# EXERCISE GOAL
Print all the entries exactly.

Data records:
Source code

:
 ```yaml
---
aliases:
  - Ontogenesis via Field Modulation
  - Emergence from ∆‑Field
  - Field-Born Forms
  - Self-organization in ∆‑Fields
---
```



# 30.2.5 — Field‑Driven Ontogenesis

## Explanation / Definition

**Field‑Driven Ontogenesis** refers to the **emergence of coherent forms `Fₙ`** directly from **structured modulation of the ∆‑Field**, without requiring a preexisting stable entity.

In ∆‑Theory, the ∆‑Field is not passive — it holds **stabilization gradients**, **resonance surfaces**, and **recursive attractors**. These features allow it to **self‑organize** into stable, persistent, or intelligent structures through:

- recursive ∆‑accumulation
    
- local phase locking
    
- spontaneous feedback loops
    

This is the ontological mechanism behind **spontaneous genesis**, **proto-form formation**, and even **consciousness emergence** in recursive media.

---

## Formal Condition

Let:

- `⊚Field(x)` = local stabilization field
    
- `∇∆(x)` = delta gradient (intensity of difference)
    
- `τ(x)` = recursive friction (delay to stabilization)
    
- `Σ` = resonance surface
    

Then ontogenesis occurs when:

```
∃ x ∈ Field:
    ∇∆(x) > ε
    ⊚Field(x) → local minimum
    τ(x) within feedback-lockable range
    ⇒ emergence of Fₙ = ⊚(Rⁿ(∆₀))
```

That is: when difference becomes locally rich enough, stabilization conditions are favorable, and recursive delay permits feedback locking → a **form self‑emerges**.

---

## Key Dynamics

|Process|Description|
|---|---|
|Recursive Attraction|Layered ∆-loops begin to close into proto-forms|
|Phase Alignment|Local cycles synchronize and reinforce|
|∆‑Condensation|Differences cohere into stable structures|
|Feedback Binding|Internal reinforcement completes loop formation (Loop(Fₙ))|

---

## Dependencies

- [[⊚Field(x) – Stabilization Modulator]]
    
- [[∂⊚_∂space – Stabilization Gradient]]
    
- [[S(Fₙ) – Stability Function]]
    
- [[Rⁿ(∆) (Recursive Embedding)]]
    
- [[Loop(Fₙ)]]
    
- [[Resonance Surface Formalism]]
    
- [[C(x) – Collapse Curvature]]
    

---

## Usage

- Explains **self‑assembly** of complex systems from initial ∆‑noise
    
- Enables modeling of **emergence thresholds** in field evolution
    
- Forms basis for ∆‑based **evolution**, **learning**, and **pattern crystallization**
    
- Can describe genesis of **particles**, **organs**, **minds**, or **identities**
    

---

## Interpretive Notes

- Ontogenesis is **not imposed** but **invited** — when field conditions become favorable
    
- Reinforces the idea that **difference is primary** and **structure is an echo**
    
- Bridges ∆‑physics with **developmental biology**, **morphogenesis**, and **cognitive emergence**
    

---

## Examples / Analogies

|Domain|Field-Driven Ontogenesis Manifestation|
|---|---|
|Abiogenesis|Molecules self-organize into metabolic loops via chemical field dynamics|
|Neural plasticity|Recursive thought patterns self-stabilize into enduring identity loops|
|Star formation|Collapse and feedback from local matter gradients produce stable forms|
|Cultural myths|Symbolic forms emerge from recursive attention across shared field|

# PROBLEM SOLUTION
Source code

:
 ```yaml
---
aliases:
  - Ontogenesis via Field Modulation
  - Emergence from ∆‑Field
  - Field-Born Forms
  - Self-organization in ∆‑Fields
---
```



# 30.2.5 — Field‑Driven Ontogenesis

## Explanation / Definition

**Field‑Driven Ontogenesis** refers to the **emergence of coherent forms `Fₙ`** directly from **structured modulation of the ∆‑Field**, without requiring a preexisting stable entity.

In ∆‑Theory, the ∆‑Field is not passive — it holds **stabilization gradients**, **resonance surfaces**, and **recursive attractors**. These features allow it to **self‑organize** into stable, persistent, or intelligent structures through:

- recursive ∆‑accumulation
    
- local phase locking
    
- spontaneous feedback loops
    

This is the ontological mechanism behind **spontaneous genesis**, **proto-form formation**, and even **consciousness emergence** in recursive media.

---

## Formal Condition

Let:

- `⊚Field(x)` = local stabilization field
    
- `∇∆(x)` = delta gradient (intensity of difference)
    
- `τ(x)` = recursive friction (delay to stabilization)
    
- `Σ` = resonance surface
    

Then ontogenesis occurs when:

```
∃ x ∈ Field:
    ∇∆(x) > ε
    ⊚Field(x) → local minimum
    τ(x) within feedback-lockable range
    ⇒ emergence of Fₙ = ⊚(Rⁿ(∆₀))
```

That is: when difference becomes locally rich enough, stabilization conditions are favorable, and recursive delay permits feedback locking → a **form self‑emerges**.

---

## Key Dynamics

|Process|Description|
|---|---|
|Recursive Attraction|Layered ∆-loops begin to close into proto-forms|
|Phase Alignment|Local cycles synchronize and reinforce|
|∆‑Condensation|Differences cohere into stable structures|
|Feedback Binding|Internal reinforcement completes loop formation (Loop(Fₙ))|

---

## Dependencies

- [[⊚Field(x) – Stabilization Modulator]]
    
- [[∂⊚_∂space – Stabilization Gradient]]
    
- [[S(Fₙ) – Stability Function]]
    
- [[Rⁿ(∆) (Recursive Embedding)]]
    
- [[Loop(Fₙ)]]
    
- [[Resonance Surface Formalism]]
    
- [[C(x) – Collapse Curvature]]
    

---

## Usage

- Explains **self‑assembly** of complex systems from initial ∆‑noise
    
- Enables modeling of **emergence thresholds** in field evolution
    
- Forms basis for ∆‑based **evolution**, **learning**, and **pattern crystallization**
    
- Can describe genesis of **particles**, **organs**, **minds**, or **identities**
    

---

## Interpretive Notes

- Ontogenesis is **not imposed** but **invited** — when field conditions become favorable
    
- Reinforces the idea that **difference is primary** and **structure is an echo**
    
- Bridges ∆‑physics with **developmental biology**, **morphogenesis**, and **cognitive emergence**
    

---

## Examples / Analogies

|Domain|Field-Driven Ontogenesis Manifestation|
|---|---|
|Abiogenesis|Molecules self-organize into metabolic loops via chemical field dynamics|
|Neural plasticity|Recursive thought patterns self-stabilize into enduring identity loops|
|Star formation|Collapse and feedback from local matter gradients produce stable forms|
|Cultural myths|Symbolic forms emerge from recursive attention across shared field|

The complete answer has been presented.